MOZART Così fan tutte A. Kraynikova, M. De Liso, G. Mastrototaro, F. Marsiglia, L. Campanella, D. Colaianni; Coro Mascagni di Savona, Orchestra Sinfonica di Sanremo, direttore Giovanni Di Stefano regìa, scene e costumi Elisabetta Courir
Savona, Teatro Comunale Chiabrera, 11 ottobre 2015
La vulnerabilità di Fiordiligi e Dorabella è già intuibile nella facilità con cui, pur nel pieno dell’afflizione per la partenza degli amanti, si lasciano consolare dai dolcetti che offre loro Despina. E i faretti rossi (il colore dello squillante abito di Don Alfonso) che illuminano la platea a “Volgi a me pietoso il ciglio” denunciano che quella debolezza è comune a tutti, tutti noi siamo sensibili alla passione e alla seduzione: il nostro candore e la nostra “onestà” sono destinati a crollare, così come nei candidi abiti degli Ufficiali e delle Dame ferraresi è presente fin dall’inizio qualche elemento di quel simbolico carminio, come un virus che attende solo un cedimento dello spirito per diffondersi liberamente. Non per tutti, però, l’accettazione dell’assunto dell’opera è priva di conseguenze: se sulle note conclusive Ferrando e Dorabella si abbracciano con disinvolto ardore, Fiordiligi con un gesto finale respinge Guglielmo. Del resto che in lei le “ragioni del cuore” fossero più tenaci era reso evidente da una delle scene più suggestive dell’allestimento, una progressiva calata dall’alto di enormi teli bianchi a “Per pietà, ben mio, perdona”: se è vero che “così fan tutte”, insomma, non per tutte/tutti il mutamento di prospettiva riesce altrettanto innocuo da metabolizzare.
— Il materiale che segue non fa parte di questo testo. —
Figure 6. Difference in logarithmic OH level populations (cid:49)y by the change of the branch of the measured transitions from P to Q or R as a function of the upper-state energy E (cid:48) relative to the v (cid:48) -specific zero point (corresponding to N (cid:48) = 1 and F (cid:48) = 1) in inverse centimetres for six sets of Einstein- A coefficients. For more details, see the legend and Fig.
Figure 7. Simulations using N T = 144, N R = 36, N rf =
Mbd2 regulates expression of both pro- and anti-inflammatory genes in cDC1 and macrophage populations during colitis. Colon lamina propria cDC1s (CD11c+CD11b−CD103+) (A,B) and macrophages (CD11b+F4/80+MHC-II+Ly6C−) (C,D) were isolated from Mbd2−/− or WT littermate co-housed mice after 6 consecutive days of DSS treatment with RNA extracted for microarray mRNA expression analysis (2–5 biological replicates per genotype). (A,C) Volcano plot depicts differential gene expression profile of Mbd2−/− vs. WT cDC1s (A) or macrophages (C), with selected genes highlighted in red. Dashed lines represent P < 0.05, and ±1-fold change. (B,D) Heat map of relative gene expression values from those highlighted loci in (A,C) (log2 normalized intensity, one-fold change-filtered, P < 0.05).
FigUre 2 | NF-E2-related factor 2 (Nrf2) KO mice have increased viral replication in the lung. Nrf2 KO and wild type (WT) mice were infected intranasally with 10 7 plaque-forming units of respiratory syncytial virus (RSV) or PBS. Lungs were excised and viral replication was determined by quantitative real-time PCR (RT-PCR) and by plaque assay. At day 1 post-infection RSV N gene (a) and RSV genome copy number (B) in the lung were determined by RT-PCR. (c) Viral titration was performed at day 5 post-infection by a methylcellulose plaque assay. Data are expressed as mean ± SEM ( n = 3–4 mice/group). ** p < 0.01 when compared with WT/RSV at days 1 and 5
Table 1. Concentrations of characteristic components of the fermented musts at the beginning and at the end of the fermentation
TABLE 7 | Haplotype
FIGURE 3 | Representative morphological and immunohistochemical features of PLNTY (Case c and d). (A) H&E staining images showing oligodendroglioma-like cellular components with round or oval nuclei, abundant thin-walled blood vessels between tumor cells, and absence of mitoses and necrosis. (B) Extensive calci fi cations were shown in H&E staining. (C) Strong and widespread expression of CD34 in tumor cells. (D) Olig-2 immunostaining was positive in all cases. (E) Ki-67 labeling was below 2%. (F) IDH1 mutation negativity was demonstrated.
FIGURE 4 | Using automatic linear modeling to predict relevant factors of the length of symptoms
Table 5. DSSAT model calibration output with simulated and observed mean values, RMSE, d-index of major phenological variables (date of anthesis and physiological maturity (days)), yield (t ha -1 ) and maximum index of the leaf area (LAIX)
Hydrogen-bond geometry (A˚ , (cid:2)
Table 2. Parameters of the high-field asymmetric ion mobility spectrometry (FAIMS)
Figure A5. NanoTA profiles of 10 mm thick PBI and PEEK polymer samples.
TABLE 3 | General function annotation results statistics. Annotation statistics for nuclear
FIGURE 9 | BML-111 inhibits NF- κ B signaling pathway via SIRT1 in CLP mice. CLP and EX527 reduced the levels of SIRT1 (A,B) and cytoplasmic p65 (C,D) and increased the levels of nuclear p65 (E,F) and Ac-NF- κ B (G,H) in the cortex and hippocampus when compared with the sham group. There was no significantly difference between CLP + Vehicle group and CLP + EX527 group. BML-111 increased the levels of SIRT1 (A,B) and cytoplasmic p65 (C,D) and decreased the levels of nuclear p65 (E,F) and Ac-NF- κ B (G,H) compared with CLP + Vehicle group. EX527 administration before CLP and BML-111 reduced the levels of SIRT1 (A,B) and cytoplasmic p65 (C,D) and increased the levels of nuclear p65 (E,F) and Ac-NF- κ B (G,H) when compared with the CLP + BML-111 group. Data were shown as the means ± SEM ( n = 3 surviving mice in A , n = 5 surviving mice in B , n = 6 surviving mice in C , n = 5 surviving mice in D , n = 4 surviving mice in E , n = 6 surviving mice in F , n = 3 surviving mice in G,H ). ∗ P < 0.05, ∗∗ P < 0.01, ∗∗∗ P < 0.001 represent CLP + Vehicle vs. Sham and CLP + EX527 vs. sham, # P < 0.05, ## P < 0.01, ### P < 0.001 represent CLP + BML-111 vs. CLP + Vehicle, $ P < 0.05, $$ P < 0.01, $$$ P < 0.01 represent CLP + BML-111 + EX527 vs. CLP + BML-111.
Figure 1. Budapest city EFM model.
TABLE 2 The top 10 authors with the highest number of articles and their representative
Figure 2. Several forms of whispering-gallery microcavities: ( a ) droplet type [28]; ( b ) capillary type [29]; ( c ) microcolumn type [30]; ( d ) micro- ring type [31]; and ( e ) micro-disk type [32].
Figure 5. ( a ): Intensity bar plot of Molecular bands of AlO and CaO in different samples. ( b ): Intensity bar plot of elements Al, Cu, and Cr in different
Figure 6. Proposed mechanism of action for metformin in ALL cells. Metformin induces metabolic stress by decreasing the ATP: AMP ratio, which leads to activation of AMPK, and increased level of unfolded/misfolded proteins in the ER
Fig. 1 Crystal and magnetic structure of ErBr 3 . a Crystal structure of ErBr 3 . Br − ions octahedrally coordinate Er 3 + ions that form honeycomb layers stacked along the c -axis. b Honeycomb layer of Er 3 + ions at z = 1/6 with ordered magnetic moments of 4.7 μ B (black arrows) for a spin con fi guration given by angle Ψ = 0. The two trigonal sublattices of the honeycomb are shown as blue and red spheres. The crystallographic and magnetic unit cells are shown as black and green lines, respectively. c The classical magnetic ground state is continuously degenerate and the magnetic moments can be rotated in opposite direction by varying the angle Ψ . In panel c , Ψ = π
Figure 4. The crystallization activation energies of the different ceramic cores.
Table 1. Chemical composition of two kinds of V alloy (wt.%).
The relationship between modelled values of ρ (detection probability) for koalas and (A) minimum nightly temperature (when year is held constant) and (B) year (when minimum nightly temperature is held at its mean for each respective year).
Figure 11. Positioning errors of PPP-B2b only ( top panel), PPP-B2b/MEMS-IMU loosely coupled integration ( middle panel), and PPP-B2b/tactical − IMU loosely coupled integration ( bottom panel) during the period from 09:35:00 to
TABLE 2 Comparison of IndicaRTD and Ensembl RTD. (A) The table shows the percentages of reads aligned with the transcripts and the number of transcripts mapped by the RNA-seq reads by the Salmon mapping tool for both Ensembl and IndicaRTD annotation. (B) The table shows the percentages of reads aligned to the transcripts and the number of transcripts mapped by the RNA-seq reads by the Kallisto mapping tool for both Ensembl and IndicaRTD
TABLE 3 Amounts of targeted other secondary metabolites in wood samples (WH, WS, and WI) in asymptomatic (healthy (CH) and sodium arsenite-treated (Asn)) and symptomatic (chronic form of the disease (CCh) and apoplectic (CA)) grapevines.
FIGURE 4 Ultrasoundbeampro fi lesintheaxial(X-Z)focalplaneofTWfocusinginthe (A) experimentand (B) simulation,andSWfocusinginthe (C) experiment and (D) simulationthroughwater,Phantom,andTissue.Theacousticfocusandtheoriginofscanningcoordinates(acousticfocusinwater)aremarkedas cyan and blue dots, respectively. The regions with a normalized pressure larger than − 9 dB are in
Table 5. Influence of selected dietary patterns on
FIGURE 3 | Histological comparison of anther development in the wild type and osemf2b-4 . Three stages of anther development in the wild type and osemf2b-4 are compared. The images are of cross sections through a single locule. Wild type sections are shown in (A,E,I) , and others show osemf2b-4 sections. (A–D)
Una sorridente comprensione dell’animo umano (e della sua “richiesta di infinito”, come affermano le note di regìa) è dunque alla base della messinscena di Elisabetta Courir che l’Opera Giocosa di Savona (in coproduzione con l’Orchestra Haydn di Bolzano e Trento) ha proposto come primo titolo della stagione autunnale: un allestimento assai spoglio, quasi privo di apparati scenici. I pochi elementi che alludevano ai cambi scena venivano posizionati da comparse e coro, sul preludiare del basso continuo di Gianluca Ascheri e Marco Vitali, perennemente attivi e reattivi, il che ha conferito allo spettacolo una particolare velocità, anche se in alcuni punti (soprattutto nel secondo Finale) qualche elemento spaziale in più avrebbe reso gli avvenimenti più immediatamente comprensibili. E il senso di uno scorrere irresistibile degli eventi era suggerito anche dai tempi spesso incalzanti staccati da Giovanni Di Stefano, al prezzo di mettere talvolta a repentaglio l’equilibrio col palcoscenico; una sveltezza agevolata dal fatto che la partitura è stata proposta con quasi tutti i tagli di tradizione, soprattutto quelli interni ai recitativi e ai numeri chiusi, a dire il vero oggi un po’ anacronistici e francamente fastidiosi, in particolare quelli nel nevralgico duetto Fiordiligi-Ferrando e nel secondo Finale. Originale invece lo slittamento dell’Ouverture dopo i tre terzettini iniziali, a costituire un momento di mediazione tra l’ambiente maschile della bottega di caffè e quello femminile del giardino sulla spiaggia (e in effetti sulle note della Sinfonia dame e cavalieri innescavano una sorta di ronda amorosa).
La visione piuttosto tradizionale dell’opera è stata assecondata da un cast che ha riproposto i personaggi fissati nell’immaginario universale di Così fan tutte: bella e flessuosa, Anna Kraynikova impersonava una Fiordiligi fragile ma nobile, di voce e fraseggio assai gradevoli, pregevole nel Rondò anche se appena brusca negli acuti di sbalzo di “Come scoglio”; Marina De Liso una Dorabella pronta al gioco e agli amori, accattivante in entrambe le arie. Francesco Marsiglia (Ferrando) proietta bene in maschera una voce non grande ma penetrante, capace di svettare nei concertati, e di conferire un efficace ardore alla Cavatina del secondo atto, ai finali e al Duetto con Fiordiligi: il tenore napoletano è stato assai apprezzato anche in “Un’aura amorosa”, anche se l’aria sublime sarebbe stata autenticamente coronata da un maggiore sostegno delle mezzevoci. Giulio Mastrototaro ha proposto un Guglielmo solido e spigliato; simpatica in tutte le sfumature farsesche previste dalle convenzioni la Despina di Linda Campanella, mentre Domenico Colaianni sopperiva a un timbro non molto interessante con una dizione assai eloquente, che gli consentiva di disegnare un Don Alfonso padrone dei giochi e incline, a tratti, a qualche amarezza.